The time has come for the technology industry to sharpen its language around data sets that are thousands or millions of yottabytes in size. The sooner we do this, the better equipped we will be to answer the kinds of tough questions posed by Sonderegger, which are surely coming.
A yottabyte is a mind-boggling 1,000,000,000,000,000,000,000,000 bytes. Few database managers or storage architects are thinking beyond that because their IT environments aren’t that enormous yet, but the time for such planning is coming faster than most of us realize. See my earlier column, “As Big Data Explodes, Are You Ready For Yottabyes?”
It’s time to start thinking about what comes next . In August, big data expert Andrew McAfee, principal research scientist at Massachusetts Institute of Technology’s Center for Digital Business, warned that the industry is moving so fast from petabytes to exabytes to zettabytes that “we’re literally about to run out of metrics for this stuff.”

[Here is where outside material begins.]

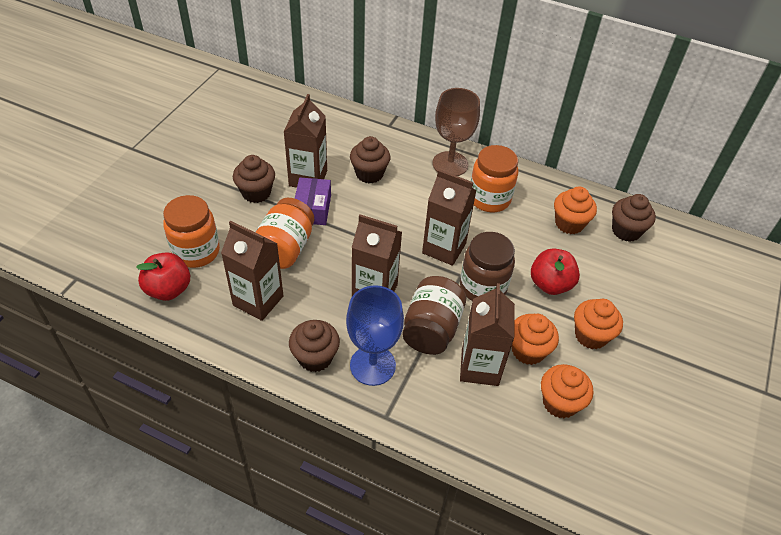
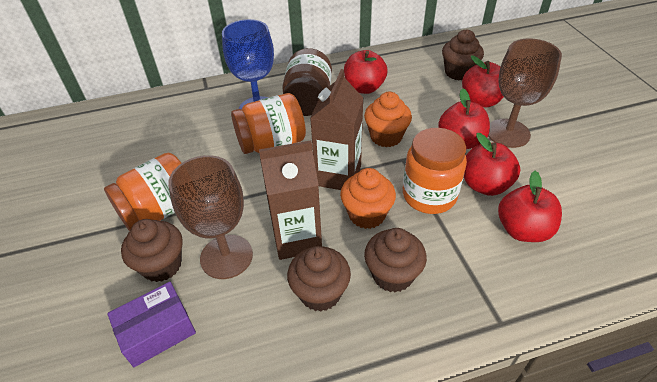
brown carton: [221,221,284,321] [284,94,327,188] [351,214,402,296] [422,170,477,266] [460,283,515,386] = 5 -> [259,140,322,260] [310,69,363,190] = 2
brown goblet: [432,88,480,176] = 1 -> [168,155,253,279] [488,38,562,148] = 2
brown jar: [402,276,466,355] [460,232,515,301] = 2 -> [282,48,332,116] = 1
orange cupcake: [512,314,559,365] [541,364,593,418] [554,187,597,234] [574,299,623,349] = 4 -> [340,168,396,229] [364,92,412,147] = 2
red apple: [136,252,190,301] [531,248,580,295] = 2 -> [344,50,387,94] [438,89,490,149] [462,56,504,107] [464,133,521,196] [498,171,562,242] = 5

McAfee was speaking in New York at Oracle’s Big Data At Work event. “We don’t have many prefixes left,” he said, in reference to exa, zetta, and yotta. For a recap of that event and McAfee’s presentation, see “Big Data At Work: Decline Of The HiPPO.”
He’s right. The tech industry has been circling around the terms brontobyte (a thousand yottabytes) and geopbyte (a thousand brontobytes) as the next levels in the big data hierarchy, but those are de facto terms. Merriam-Webster.com has no listing for either of those words.

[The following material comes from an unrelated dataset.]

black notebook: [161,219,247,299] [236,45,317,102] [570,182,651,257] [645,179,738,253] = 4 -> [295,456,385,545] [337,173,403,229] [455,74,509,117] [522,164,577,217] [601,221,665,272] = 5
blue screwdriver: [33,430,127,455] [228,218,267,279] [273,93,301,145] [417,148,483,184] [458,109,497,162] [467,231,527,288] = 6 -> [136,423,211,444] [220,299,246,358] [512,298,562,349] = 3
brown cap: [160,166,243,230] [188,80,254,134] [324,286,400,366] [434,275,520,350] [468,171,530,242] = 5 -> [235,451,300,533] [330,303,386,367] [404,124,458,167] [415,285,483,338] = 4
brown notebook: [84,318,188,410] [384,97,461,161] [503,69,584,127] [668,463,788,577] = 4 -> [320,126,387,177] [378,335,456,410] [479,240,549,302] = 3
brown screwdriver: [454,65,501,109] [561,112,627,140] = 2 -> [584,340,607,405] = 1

And neither brontobyte nor geopbyte have their own entries in Wikipedia, which otherwise provides extensive background on metric, binary, and other unit prefixes defined by the International System of Units. That brings us to yet another nuance in this whole discussion. While a megabyte is precisely 1,048,576 bytes, it’s also, as a matter of convenience, defined as one million bytes.
Wikipedia has a whole section on unofficial prefixes, including hellabyte—as in a hell of a lot of bytes—as another way of saying a thousand yottabytes. There was actually a movement to legitimize hellabyte, but that fizzled out. One slap happy Wikipedia contributor referred to brontobyte as the mark left by a hungry brontosaurus.

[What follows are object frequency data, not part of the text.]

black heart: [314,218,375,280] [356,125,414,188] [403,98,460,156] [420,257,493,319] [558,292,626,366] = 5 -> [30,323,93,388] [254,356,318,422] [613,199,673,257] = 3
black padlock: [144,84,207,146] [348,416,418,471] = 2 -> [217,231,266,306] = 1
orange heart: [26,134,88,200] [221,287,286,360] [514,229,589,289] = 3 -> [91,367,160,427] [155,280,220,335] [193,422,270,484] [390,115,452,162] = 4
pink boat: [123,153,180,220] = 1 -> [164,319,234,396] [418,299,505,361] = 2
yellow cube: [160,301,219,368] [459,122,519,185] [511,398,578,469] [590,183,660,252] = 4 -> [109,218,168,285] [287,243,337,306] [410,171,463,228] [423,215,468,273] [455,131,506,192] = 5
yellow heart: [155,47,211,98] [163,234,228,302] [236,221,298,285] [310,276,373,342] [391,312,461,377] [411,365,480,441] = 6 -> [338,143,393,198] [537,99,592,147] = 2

Such punch lines are a distraction from the very important conversations that must take place in businesses, government agencies, universities, and research organizations about the rapid accumulation of data and new data types being generated from many more sources. On a more serious note, other terms that have been proposed include ninabytes (a thousand yottabytes), followed by tenabytes.
As you can see, the lingua franca of big data gets complicated beyond yotta, and even more so when people spell the same word differently. Tech blogger Sharon Fisher has observed that geobyte, gegobyte, and geopbyte are variants of the same thing. “Geo-, gego-, or geop-? It kind of doesn’t matter,” Fisher wrote, “because it’s all unofficial anyway, but somebody might want to figure it out at some point.”
Exactly! Big data strategy discussions will be more difficult if we’re not using the same terms. Brontobytes, hellabytes, or ninabytes? Geopbytes, gegobytes, or tenabytes? It’s data storage alphabet soup.
The tech industry has been mulling the question of life beyond yottabytes for a few years now, but the market is catching up to our ruminations as petabytes enter the mainstream and as we see more examples of exabyte and zettabyte computing environments.
The argument could be made that we’re simply not ready for all of this yet—that yottabytes are the outer edge of today’s most data-intensive applications and projects and that it’s merely theoretical to contemplate data stores that are a thousand and a million times bigger.
Yet, if we’ve learned anything about data science, it’s that the growth curve points forever upward. And high-performance computing and very large databases have always been about what’s next as much as they are about what’s already here. So let’s find the right words to have an intelligent conversation about where we’re headed because the theoretical will be here before we know it.